God lives in all and abides with you too. As fragrance dwells in
a flower, or reflection in a mirror, so the Divine dwells inside
everything; seek therefore in your own heart.”—Tegh Bahadur
If it is the spirit inside that is divine, why
seek churches at all? For me, it is the gathering of souls that
creates the church. The collective experience of faith in a greater
power of goodness and wisdom. It is my link to universality. But
my friend, Tom, is unconvinced that our fellowship is a “church”
or that we “worship” at all.
“What do you worship?” he jibed. I had to think
about this one, but at church the next morning, the answer appeared
in prayers chosen by others and written by a Unitarian, Jacob Trapp:
“Worship is the mystery within us reaching out
to the mystery beyond.
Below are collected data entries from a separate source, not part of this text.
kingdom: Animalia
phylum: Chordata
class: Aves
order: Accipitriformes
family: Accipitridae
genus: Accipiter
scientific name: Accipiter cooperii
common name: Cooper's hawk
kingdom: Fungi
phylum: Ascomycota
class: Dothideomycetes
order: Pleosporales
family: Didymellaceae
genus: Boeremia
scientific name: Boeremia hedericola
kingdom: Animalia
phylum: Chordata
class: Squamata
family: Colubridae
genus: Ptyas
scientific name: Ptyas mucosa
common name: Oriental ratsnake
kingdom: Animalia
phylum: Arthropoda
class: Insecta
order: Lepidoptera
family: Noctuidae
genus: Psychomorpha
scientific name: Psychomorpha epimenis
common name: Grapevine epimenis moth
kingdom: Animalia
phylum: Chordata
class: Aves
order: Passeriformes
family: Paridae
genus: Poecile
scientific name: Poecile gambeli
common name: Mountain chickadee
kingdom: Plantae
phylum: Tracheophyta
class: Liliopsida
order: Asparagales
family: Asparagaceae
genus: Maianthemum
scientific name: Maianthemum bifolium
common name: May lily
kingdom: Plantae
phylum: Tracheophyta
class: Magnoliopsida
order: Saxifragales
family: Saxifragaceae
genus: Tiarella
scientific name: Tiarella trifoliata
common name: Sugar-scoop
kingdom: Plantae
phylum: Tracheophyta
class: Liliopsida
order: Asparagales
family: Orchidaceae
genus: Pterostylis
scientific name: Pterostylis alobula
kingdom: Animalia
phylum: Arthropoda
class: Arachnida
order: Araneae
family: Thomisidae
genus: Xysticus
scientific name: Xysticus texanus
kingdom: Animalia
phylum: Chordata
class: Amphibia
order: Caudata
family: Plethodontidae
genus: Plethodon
It is an inarticulate silence yearning to
speak; it is the window of the moment open to the sky of the eternal.”
Every faith can use a little skepticism, and Tom’s
questioning left room for more dancing as well as for thought. Most
faiths could use more of both. I love the Christmas ritual and pageantry,
the music and incense and penetrating silence of prayer. But my
true faith is practiced in the everyday, and my church is lit by
the chalice of souls like me and their questioning eyes.